[Goal of the exercise]: From the analysis of the EQT exchange, copy word for word the passage that begins at the words "What the Exchange" and stops after the words "useful case study.".
─── Reading passage ───
Background
In May 2026, I published a comparison of the EQT Balanced Line Coilover and the Silver’s NEOMAX, documenting that the two products share identical specifications, verbatim warranty language, and a timeline placing the Silver’s product on the market two years before EQT’s launch. The post concluded that EQT’s marketing language creates a false impression of original development and that the warranty terms, reproduced word for word from Silver’s, do not meet disclosure requirements.

The post generated responses in the Reddit thread where it was shared. One came from Ed Susman, EQT’s owner, whose exchange was analyzed in the post titled How to Recognize Deflection and Misinformation, and in a second post titled Argument Diagramming: Deflection and Misinformation, in which the Argument Diagramming analysis tool was introduced.
A second lengthy exchange occurred with a commenter I am identifying as Sport.

That second exchange is the subject of this post.
Why Analyze a Consumer Exchange?
Sport is not affiliated with EQT to my knowledge. They are a consumer commenter who engaged with my post and challenged its conclusions.
What Sport’s exchange illustrates is something that comes up regularly when documented findings are shared in enthusiast communities: the rhetorical patterns people employ when they want to dispute a conclusion they disagree with, without engaging the evidence that supports it.
Those patterns are worth documenting because readers will encounter them in forums, comment sections, and social media threads on many topics, not just this one. Recognizing the structure of a weak argument is a transferable skill.
What the Exchange Covered
Sport raised 24 distinct counterarguments across multiple reply threads, including the assertion that his having engaged the post at length was itself evidence that the conclusion had been refuted (CA-P20).

The exchange covered every major dimension of the post’s conclusion — the definition of product development, the legal standard for advertising claims, the scope of the research, the methodology, and the analyst’s motives. It was a sustained and detailed response, not a dismissive one, which makes it a useful case study.
Of the 24 counterarguments, none directly engage the three Tier 1 evidence boxes that independently support the conclusion.
The timeline — Silver’s 2017, EQT 2019, confirmed by the Director of Operations at Silver’s North America — was implicitly accepted while Sport argued it did not matter. The Mk8 retroactive insertion was never mentioned. The verbatim warranty text received a partial concession in CA-P14, where Sport acknowledged it “could potentially carry weight,” before immediately retreating to a personal characterization and moving on without disputing the specific evidence.
The Rhetorical Patterns
Four techniques account for the majority of Sport’s 24 responses.
Tu quoque — pointing at other companies as a deflection — is the most frequently used, raised in multiple forms across several reply threads and escalating to the production of URLs for competitor product pages.
─── Provided data ───
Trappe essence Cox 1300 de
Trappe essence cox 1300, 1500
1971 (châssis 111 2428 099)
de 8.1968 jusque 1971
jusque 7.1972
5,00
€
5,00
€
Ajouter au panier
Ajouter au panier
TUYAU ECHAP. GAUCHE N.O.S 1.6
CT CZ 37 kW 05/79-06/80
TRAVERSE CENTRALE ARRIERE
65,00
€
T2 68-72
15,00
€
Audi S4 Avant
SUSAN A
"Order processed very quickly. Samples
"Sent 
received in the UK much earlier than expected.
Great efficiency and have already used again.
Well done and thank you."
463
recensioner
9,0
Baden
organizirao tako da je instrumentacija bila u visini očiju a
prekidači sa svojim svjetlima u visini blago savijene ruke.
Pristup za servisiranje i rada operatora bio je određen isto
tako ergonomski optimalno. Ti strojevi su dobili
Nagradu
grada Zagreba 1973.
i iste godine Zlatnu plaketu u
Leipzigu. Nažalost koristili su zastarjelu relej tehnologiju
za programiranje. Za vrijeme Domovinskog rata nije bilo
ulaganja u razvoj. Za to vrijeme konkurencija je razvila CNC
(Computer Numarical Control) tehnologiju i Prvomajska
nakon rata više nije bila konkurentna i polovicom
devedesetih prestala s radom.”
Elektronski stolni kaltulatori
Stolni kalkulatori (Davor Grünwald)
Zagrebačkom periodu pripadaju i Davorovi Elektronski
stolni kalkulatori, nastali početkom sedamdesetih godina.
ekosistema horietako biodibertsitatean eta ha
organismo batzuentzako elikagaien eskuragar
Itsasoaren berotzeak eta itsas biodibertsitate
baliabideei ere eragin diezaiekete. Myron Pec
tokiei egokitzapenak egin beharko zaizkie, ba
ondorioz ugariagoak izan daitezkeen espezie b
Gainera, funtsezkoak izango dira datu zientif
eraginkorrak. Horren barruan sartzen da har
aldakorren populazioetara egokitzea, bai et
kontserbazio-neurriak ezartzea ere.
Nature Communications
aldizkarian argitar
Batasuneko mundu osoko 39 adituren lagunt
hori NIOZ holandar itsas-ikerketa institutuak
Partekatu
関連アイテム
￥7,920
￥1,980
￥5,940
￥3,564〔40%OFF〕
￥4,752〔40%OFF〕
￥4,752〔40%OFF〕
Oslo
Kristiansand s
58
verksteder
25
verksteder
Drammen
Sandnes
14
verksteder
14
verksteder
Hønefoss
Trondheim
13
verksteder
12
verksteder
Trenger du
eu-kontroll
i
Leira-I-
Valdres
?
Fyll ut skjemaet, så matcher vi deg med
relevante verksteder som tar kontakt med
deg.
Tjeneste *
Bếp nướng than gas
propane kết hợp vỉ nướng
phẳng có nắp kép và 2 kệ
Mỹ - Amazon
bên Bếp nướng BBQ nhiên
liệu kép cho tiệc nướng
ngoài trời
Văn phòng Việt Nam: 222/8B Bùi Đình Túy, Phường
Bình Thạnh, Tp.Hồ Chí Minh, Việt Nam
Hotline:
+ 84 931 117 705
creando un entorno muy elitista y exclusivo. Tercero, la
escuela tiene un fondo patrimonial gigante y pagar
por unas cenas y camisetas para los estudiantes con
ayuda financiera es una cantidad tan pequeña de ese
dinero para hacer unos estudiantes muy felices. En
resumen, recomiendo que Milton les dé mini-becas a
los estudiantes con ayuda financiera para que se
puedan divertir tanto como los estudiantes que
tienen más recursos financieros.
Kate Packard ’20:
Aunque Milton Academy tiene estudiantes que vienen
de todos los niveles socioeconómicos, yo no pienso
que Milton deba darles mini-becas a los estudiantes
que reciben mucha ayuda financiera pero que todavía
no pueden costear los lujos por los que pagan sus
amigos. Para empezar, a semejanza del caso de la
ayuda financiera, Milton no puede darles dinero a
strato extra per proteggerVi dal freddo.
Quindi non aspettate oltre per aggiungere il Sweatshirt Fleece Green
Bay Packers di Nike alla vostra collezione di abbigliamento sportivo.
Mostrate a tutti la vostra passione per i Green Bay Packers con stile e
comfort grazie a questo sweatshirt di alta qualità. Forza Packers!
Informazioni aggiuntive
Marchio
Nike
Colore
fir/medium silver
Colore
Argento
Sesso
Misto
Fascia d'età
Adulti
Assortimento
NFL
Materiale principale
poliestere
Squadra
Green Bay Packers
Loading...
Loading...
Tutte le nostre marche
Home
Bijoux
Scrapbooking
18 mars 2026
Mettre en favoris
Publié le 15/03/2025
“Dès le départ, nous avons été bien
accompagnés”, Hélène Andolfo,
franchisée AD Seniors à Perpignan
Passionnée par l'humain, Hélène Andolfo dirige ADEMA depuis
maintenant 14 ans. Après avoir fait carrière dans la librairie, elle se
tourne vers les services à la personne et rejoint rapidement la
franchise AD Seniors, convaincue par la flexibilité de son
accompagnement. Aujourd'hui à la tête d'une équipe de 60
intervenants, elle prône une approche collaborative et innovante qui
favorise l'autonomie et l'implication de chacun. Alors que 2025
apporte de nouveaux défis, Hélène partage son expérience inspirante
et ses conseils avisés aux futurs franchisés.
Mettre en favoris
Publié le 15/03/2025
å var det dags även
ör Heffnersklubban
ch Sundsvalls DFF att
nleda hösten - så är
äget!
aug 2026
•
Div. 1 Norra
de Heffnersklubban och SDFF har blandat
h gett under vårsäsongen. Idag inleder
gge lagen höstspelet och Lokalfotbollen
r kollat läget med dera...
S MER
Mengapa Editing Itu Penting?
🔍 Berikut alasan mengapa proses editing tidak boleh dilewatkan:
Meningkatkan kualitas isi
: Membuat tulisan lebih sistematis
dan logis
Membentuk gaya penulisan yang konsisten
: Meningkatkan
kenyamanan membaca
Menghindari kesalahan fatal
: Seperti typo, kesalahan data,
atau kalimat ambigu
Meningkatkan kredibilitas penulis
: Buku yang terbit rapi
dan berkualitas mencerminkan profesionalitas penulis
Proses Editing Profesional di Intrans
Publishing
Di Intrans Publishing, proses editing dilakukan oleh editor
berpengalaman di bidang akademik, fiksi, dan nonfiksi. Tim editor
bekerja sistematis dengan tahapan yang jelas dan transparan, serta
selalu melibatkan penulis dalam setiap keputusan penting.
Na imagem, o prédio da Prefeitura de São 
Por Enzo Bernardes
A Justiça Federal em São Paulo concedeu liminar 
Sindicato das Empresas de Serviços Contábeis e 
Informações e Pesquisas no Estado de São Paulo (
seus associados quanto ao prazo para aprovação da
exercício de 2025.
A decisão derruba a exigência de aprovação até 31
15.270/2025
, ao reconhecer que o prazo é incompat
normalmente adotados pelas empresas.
───
[Response area]:
What the Exchange Covered
Sport raised 24 distinct counterarguments across multiple reply threads, including the assertion that his having engaged the post at length was itself evidence that the conclusion had been refuted (CA-P20).

The exchange covered every major dimension of the post’s conclusion — the definition of product development, the legal standard for advertising claims, the scope of the research, the methodology, and the analyst’s motives. It was a sustained and detailed response, not a dismissive one, which makes it a useful case study.